Let us try to define what "fingerprinting Tor use" means exactly. It clearly does not mean "detect if you are using Tor". It probably has more to do with detecting that a certain single TorBrowser installation, including all its settings and plugins, is communicating with a certain server. An adversary could detect this at the side of the exit node (possibly even in the case of encrypted traffic), but more importantly it can be detected at the side of the server.TBB enables JavaScript by default, presumably because many websites need JavaScript. NoScript can be used to selectively allow JavaScript from certain domains, but doing so could make it possible to fingerprint your Tor use.

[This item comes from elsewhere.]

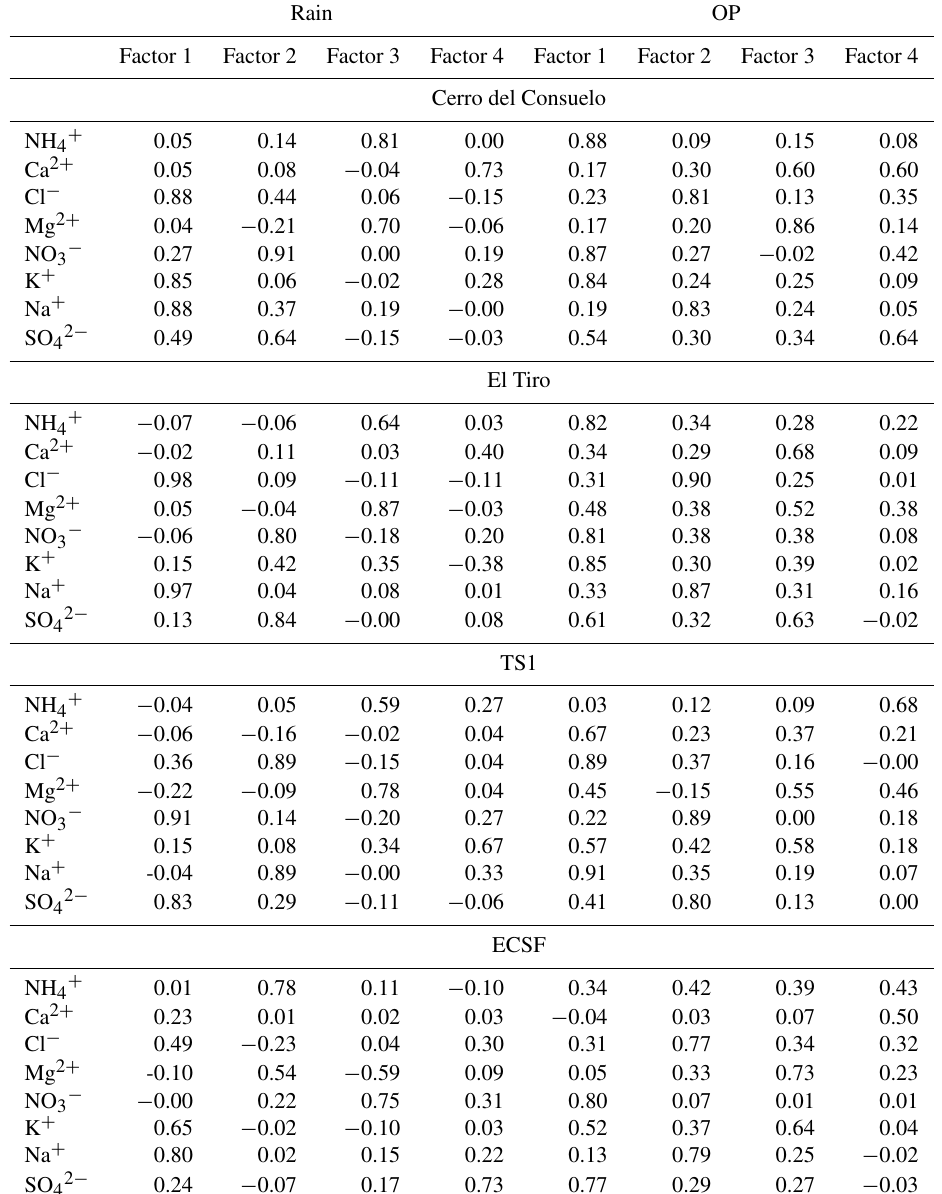
Table 2. Loadings from PFA with varimax rotation of major ions in rain and OP samples from Cerro del Consuelo, El Tiro, TS1, and ECSF meteorological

When does the fingerprinting attack matter? Does it only apply when a user is using the same TorBrowser installation for identities or behaviors that the user wishes to keep separate? It is already recommended to restart the TorBrowser to disconnect behaviors. Wouldn't it be also recommendable to use different TorBrowser installation for different behaviors, or is this going too far?
Please do question this. Don't fall into the false dichotomy between safety and usability. I believe there is a bug (feature request) in the tracker about adding a 'security slider' to Tor, that would allow users to make NoScript a lot stricter. Such a slider would make Javascript-avoiding users share roughly the same browser settings with a larger fraction of the Tor user base. Does anyone have a bugid?(I am not questioning the TBB default of allowing JavaScript; that probably should be the default even if it increases risk, for usability reasons.)
There are bound to be edge case on which fingerprinting attacks can be launched. Please think about which slider implementation would result in lesser TorBrowser-installation specific settings.